Sometimes, vaginal cancer needs to be removed in an operation. The type of surgery you will have depends on the size and position of the cancer.
It may be possible to just remove the cancer, together with some of the surrounding normal tissue. Depending on the amount removed, the remaining vaginal tissue may be stretched so that you may still be able to have sexual intercourse.
Some women may need to have a larger operation that removes all of the vagina (vaginectomy). Sometimes it is possible to make a new vagina (vaginal reconstruction) using tissue from other parts of the body.
It may also be necessary to remove the uterus (womb), cervix, ovaries and fallopian tubes. This operation is called a radical hysterectomy. During this operation some of the lymph nodes in the pelvis may also be removed. You may have to spend about a week in hospital.
When you wake up from a hysterectomy, you will have several tubes in place. An intravenous drip will administer fluid as well as medication. There may also be one or two tubes in your abdomen to drain away fluid from the operation site and a small plastic tube (catheter) in your bladder to drain away urine. These tubes will usually be removed about three to five days after the operation.
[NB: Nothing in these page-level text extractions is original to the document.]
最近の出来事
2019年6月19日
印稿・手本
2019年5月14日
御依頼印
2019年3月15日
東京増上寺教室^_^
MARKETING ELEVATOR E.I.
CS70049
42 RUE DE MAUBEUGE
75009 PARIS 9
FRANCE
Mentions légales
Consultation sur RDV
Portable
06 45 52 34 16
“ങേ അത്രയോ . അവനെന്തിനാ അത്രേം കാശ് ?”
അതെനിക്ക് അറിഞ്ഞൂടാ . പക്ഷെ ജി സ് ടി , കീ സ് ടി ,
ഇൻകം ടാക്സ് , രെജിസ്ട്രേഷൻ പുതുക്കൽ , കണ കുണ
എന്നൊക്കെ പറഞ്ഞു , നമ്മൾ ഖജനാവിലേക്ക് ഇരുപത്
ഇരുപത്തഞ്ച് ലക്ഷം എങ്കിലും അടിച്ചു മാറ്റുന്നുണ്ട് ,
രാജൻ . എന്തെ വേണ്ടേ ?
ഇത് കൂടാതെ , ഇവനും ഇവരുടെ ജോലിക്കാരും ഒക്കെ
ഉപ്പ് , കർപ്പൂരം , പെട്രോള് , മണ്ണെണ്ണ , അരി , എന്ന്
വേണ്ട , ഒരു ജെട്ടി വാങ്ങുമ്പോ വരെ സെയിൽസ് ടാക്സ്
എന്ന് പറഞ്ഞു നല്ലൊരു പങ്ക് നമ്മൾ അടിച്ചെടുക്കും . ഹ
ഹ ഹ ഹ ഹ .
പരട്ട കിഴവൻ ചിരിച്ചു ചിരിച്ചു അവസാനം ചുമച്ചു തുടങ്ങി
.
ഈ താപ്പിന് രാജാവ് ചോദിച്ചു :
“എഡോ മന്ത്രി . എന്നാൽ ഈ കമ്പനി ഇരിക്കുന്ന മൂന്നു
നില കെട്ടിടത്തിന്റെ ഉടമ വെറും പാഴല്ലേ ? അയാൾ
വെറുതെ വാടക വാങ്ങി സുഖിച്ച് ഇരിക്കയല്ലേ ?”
Your doctors, nurses and physiotherapists will advise you on how to move your legs to prevent blood clots forming and help lymph fluid to drain. As soon as you are able, you should get out of bed and walk around.
After any stitches or clips are taken out, you will be able to go home. It may take several weeks before you feel fully recovered from the surgery.
Lymph node dissection (lymphadenectomy)
A surgical procedure in which lymph nodes are removed and checked under a microscope for signs of cancer. If the cancer is in the upper vagina, the pelvic lymph nodes may be removed. If the cancer is in the lower vagina, lymph nodes in the groin may be removed.
Surgery to remove the lower colon, rectum, and bladder. In women, the cervix, vagina, ovaries, and nearby lymph nodes are also removed. Artificial openings (stoma) are made for urine and stool to flow from the body into a collection bag.